Half-Irish, half-Albanian appears to be an impeccable genetic cocktail. There’s only two I know about, and both are pretty impressive. One is my wife. The other is the late Regis Philbin, who has now left us at the age of 88. I’d bet the house that most of today’s chatter will be about the best known stretch of his career, which began in the late 1980s. It falls to the obsessions of this blog to talk about his earlier years in show biz.
Philbin (b. 1931) grew up in the Bronx, attended Notre Dame and served in the Navy. His first wife, Kay was the daughter of the vaudeville team of Faylen and Hughes.
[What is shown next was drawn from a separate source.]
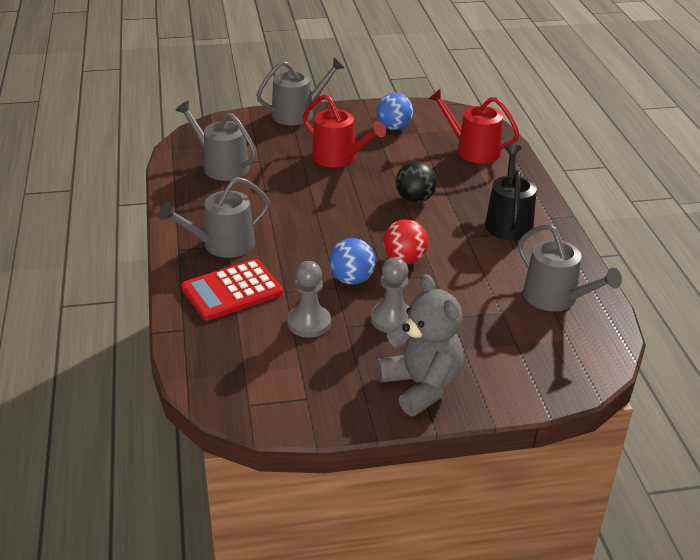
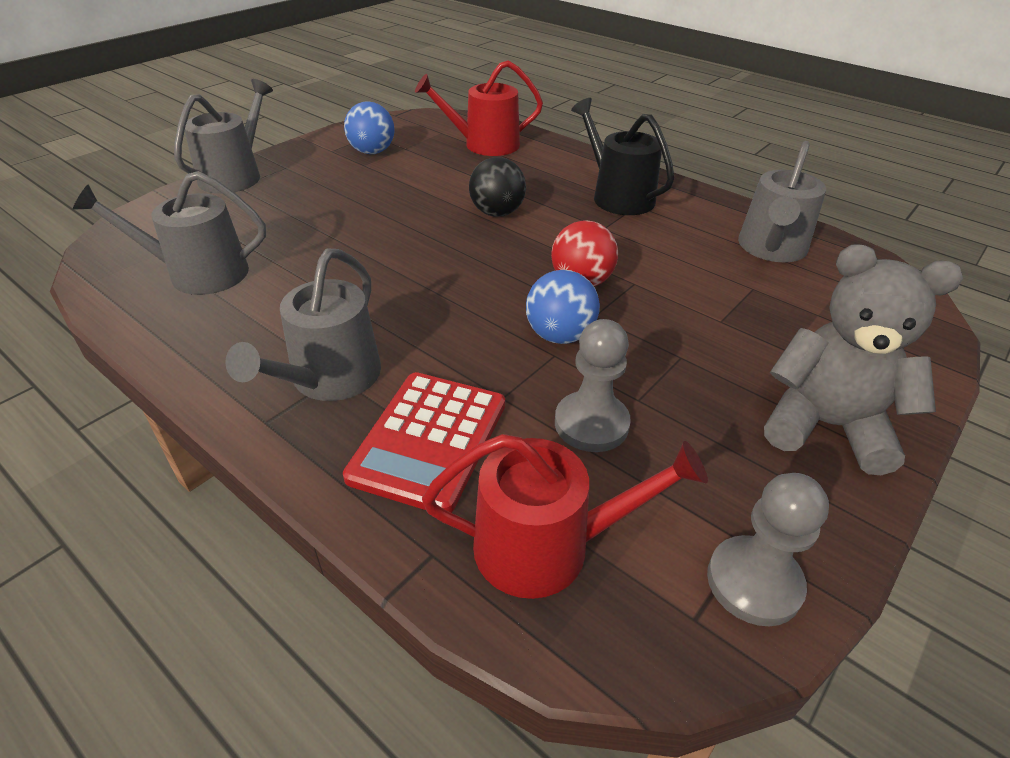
camera: 40 degrees left, 5 degrees up
(339, 158) = (351, 204): red watering can -> red watering can (546, 546)
(392, 319) = (672, 359): grey pawn -> grey pawn (754, 582)
(555, 298) = (771, 249): grey watering can -> grey watering can turned 105 degrees clockwise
He broke into TV as a page on The Tonight Show during the Jack Paar regime, an experience from which he learned MUCH. By 1962 he was serving as the announcer of the show. In 1964, he was given Steve Allen’s old time slot for a talk-variety show of his own, notoriously only lasting four months. From 1967 through 1969 he was the sidekick on The Joey Bishop Show, where he staged a famous stunt of quitting on the air, the ostensible reason being low ratings and Joey’s constant insults, but the whole thing was just a planned publicity gimmick. During this period, Philbin also recorded an LP of pop standards, and guest starred on TV shows like Get Smart, Love American Style, Rowan and Martin’s Laugh-In, That Girl, The Jimmy Stewart Show, The San Pedro Beach Bums, and Fantasy Island. He’s in movies like Everything You Aways Wanted to Know About Sex (But Were Afraid to Ask) (1972), SST: Death Flight (1977), and Sextette (1978) with Mae West!
Through most of the ’70s he also worked a lot in local television, and occasionally hosted short-lived game shows. This culminated with Live with Regis and Kathy Lee (1988-2000), then taking Bert Parks’ old role as host of Miss America (1991-1996), then starring on Who Wants to be a Millionaire (1999-2002, and spin-offs), Live with Regis and Kelly (2001-2011), the first season of America’s Got Talent (2006) and a zillion other things. All of which add up to his status as Guinness World Record holder as the human being who’d spent the greatest number of hours on American television (over 16,000 hours as of a decade ago).
A sad day for us, but a happy one for Regis. God is now his co-host.